Thursday, December 08, 2005
Merry Christmas, Happy Holidays, Or Whatever
Some people would kick on mother’s milk. That’s an old saying in my neck of the woods, the Blue Ridge Mountains, meaning some people are never satisfied or happy. In recent weeks a small but vocal segment of the Christian community has raised the concern that there are those in America who are trying to steal Christmas, grinches who would strike out at the very heart of our nation. They are doing this by banning manger scenes, prohibiting the singing of traditional Christmas carols, doing away with ‘Christmas‘ trees, enticing us to do ‘holiday’ shopping, and worst of all not greeting us with a “Merry Christmas” as we attempt to spend our hard earned cash. Could anything be more un-Godly or un-American, after all, that hard earned American cash plainly says, “In God we trust.”
The time we celebrate the birth of Christ for Christians has traditionally been the most wonderful time of the year. It is a time for honoring the life of Jesus and his teachings of loving and giving, though I have sometimes thought that he might be more pleased if we would make that a daily rather than seasonal happening. I believe Christ couldn’t care less how we greet each other whether, “Merry Christmas”, “Happy Hanukkah”, “Eid Mubarak”, “Happy Holidays”, "Happy Arbor Day” or any other greeting as long as it is given in love and respect.
Before we start complaining about the loss of Christmas and its traditions perhaps we should learn a little more about them. Christ’s birthday most likely was not December 25th.
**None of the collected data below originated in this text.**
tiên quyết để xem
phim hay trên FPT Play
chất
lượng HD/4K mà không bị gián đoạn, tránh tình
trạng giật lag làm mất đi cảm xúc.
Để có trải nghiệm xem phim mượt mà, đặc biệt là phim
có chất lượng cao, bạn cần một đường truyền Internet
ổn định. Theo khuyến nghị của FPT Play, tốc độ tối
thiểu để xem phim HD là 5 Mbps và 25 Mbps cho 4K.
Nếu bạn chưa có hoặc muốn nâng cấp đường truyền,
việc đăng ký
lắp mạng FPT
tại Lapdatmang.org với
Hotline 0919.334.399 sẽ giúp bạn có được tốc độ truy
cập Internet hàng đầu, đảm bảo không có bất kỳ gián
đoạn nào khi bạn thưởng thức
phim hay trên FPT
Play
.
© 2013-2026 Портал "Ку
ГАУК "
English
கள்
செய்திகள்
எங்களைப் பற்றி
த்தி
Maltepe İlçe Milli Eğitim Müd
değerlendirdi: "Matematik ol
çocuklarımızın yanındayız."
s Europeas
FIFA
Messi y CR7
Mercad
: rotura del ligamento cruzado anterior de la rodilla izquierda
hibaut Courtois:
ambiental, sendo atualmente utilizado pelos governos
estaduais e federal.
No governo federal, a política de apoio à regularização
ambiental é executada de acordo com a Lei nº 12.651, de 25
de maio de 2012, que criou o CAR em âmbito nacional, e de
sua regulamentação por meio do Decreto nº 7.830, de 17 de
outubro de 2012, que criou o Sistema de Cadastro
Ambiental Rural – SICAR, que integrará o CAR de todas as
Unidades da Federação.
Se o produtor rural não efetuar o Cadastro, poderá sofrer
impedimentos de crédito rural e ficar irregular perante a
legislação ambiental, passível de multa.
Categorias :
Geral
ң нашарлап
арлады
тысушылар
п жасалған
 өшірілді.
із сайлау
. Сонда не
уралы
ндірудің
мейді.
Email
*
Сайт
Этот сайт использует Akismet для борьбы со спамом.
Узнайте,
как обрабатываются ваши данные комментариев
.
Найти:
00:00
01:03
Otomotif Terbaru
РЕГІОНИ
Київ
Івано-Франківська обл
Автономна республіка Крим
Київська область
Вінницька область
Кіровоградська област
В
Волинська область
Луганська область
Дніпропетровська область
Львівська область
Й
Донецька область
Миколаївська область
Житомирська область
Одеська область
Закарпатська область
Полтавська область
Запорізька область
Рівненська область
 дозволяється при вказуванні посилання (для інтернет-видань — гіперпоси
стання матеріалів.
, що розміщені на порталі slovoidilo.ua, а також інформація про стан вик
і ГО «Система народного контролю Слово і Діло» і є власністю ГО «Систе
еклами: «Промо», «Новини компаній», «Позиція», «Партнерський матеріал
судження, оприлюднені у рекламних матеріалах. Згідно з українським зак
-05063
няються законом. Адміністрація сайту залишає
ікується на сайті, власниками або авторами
In fact there is no consensus among scholars as to time of year; some say spring, more say fall, and others say winter. There is a general consensus on why December 25th is celebrated. It is generally accepted that the Emperor Constantine chose the date to help consolidate his power. He had become the ruler of the Western Roman Empire in 312 and gradually took over the Eastern Roman Empire as well. Constantine became a Christian but the Empire had many pagan religions also. In an attempt to bring more unity, he and the Roman Catholic Church joined the celebration of Christ’s birth which was celebrated on various dates including December 25th to the pagan celebration of Sol Invictus, the return of the sun, celebrating the winter solstice.
I am sure that Christ loves any instance of giving, but I do wonder if he can be pleased with how modern corporate society has commercialized the celebration of his birth. I can’t help but think he would be more pleased if all the money spent on Christmas was used to feed the hungry, to give shelter to the homeless, and to provide medical help for the poor and indigent.
St. Francis of Assisi is given credit for the origins of the Christmas carol in 13th century Italy. The Christmas tree did not come into existence until the 16th century. Most agree that it had its origin in Germany around 1520, though the legend that Martin Luther began the tradition seems not to be true. And contrary to popular belief Christmas cards got their start in England in 1840, not Kansas City, Missouri.
There is no nefarious plot to steal or subvert Christmas, at least no more than has been going on for the past 100 years or so. To get upset over a greeting given in love or friendship is decidedly non-Christian. Why not sing Jewish songs of praise in December pageants? Christ was a Jew, I am sure he did. I appreciate a greeting of Happy Hanukkah or happy holidays I am not insulted by it, so in the same vein to one and all, Merry Christmas.